Ketika mereka sedang mandi, Lahilote mengambil selendang salah satu bidadari
dan menyembunyikannya di suatu tempat. Para bidadari baru sadar, rupanya ada
orang yang sejak tadi mengintip mereka mandi. Kehadiran Lahilote secara
tiba-tiba sungguh mengejutkan bidadari-bidadari tersebut. Mereka terbang
kekayangan, kecuali seorang yang kehilangan selendangnya. Singkat cerita,
seorang bidadari itu berhasil dibujuk dan dinikahi Lahilote.
Seperti
biasanya, Lahilote mencari kayu rotan ke hutan. Ketika sedang membersihkan
rumah, tanpa sengaja isteri Lahilote menemukan selendangnya yang hilang dalam
tabung bambu. Ia senang sekali karena selendangnya telah ditemukan. Saat itu
juga ia terbang ke tempat asalnya, yaitu Kayangan.
Hari itu Lahilote sungguh beruntung, rotan yang diperoleh lebih
banyak dari biasanya. Tapi ketika pulang kegembiraannya lenyap. Tabung bambu
sudah kosong dan istrinya telah kembali ke kayangan.

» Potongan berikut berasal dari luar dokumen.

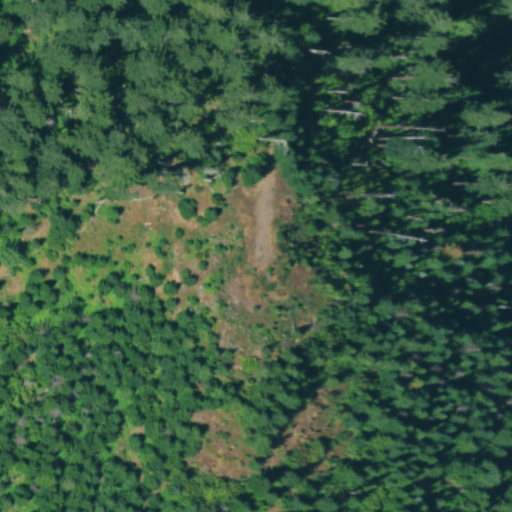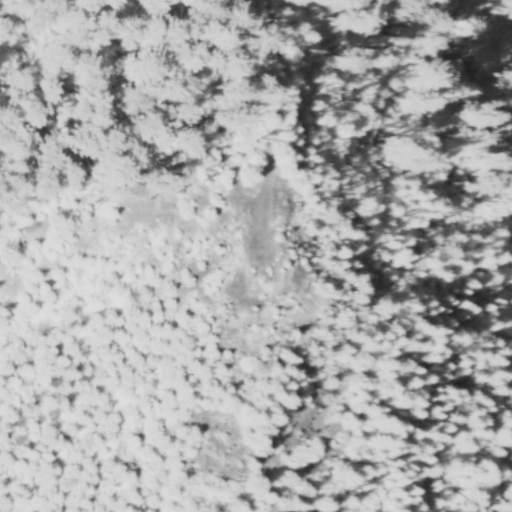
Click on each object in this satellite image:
road: (255, 120)
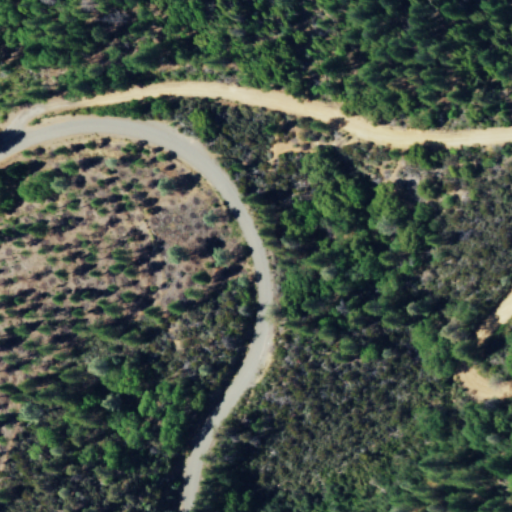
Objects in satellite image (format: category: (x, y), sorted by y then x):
road: (402, 140)
road: (257, 234)
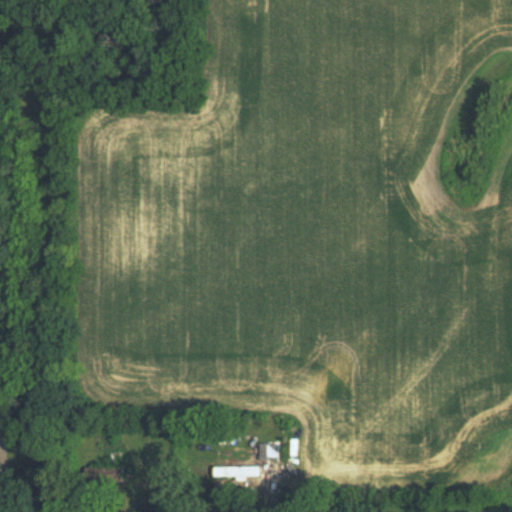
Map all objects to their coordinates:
building: (1, 381)
building: (267, 452)
building: (237, 473)
building: (103, 475)
road: (5, 476)
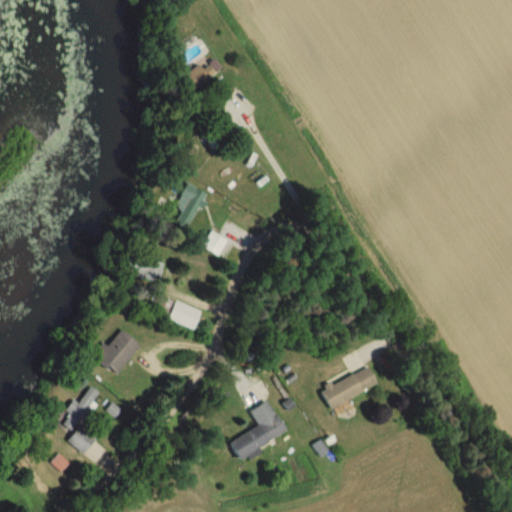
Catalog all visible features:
building: (196, 76)
building: (187, 204)
building: (212, 242)
building: (144, 270)
road: (356, 296)
building: (114, 352)
building: (346, 387)
road: (202, 399)
building: (77, 419)
building: (256, 431)
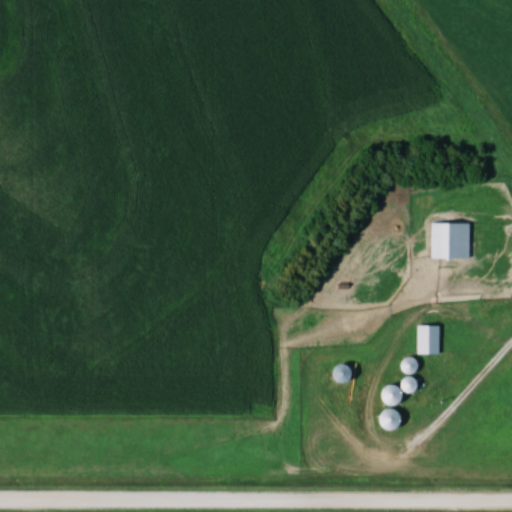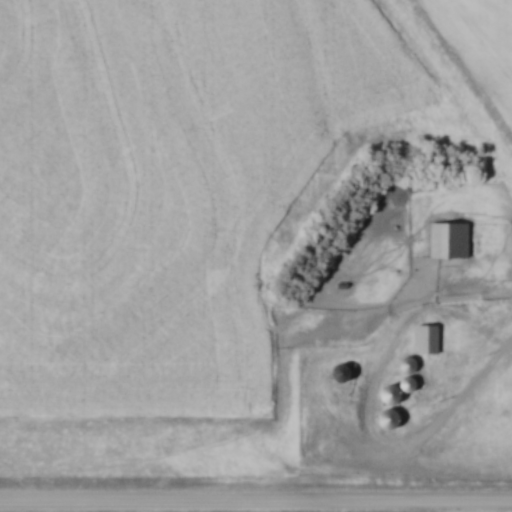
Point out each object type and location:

Ia benar - benar gundah.
Tiba - tiba seorang Polahi yaitu suatu suku yang tinggal di tengah hutan hadir
di hadapannya. Ia memegang rotan hutiya mala. Sang Polahi berkata, " Rotan
ini akan memandumu ke kayangan." Temukan isterimu disana!".
Singkat cerita, Lahilote terbang ke kayangan dan bertemu
dengan isterinya. Lahilote dan istrinya bersatu kembali di kayangan. Pada suatu
waktu, Lahilote bersama isterinya sedang asyik bicara berdua. Lahilote duduk
diatas sebatang kayu. Sementara itu, isterinya sibuk mencari kutu dikepala
Lahilote. Ia terkejut melihat uban yang ada dikapala suaminya. Ia ingat seorang
yang beruban tidak boleh ada di kayangan. Lahilote menanyakan apa alasannya.
Istrinya menjawab, " Apalah arti sebuah cinta kalau Tuan sudah beruban,
apalah arti sebuah kayangan kalau tuan tinggal bayangan. Lahilote tidak
menyangka akibatnya sungguh berat. Ia benar-benar terpukul dibuatnya. Lalu ia
turun ke bumi menggunakan ssebilah papan.
Lahilote bersumpah," Sampai senja umurku nanti,
berbatas pantai Pohe berujung kain kafan, disana telapak kakiku akan terpatri
sepanjang zaman."
Demikian 2 cerita Rakyat Gorontalo yang bisa menambah ilmu kita dalam hal pengetahuan dan semoga bisa di terima oleh hal layak.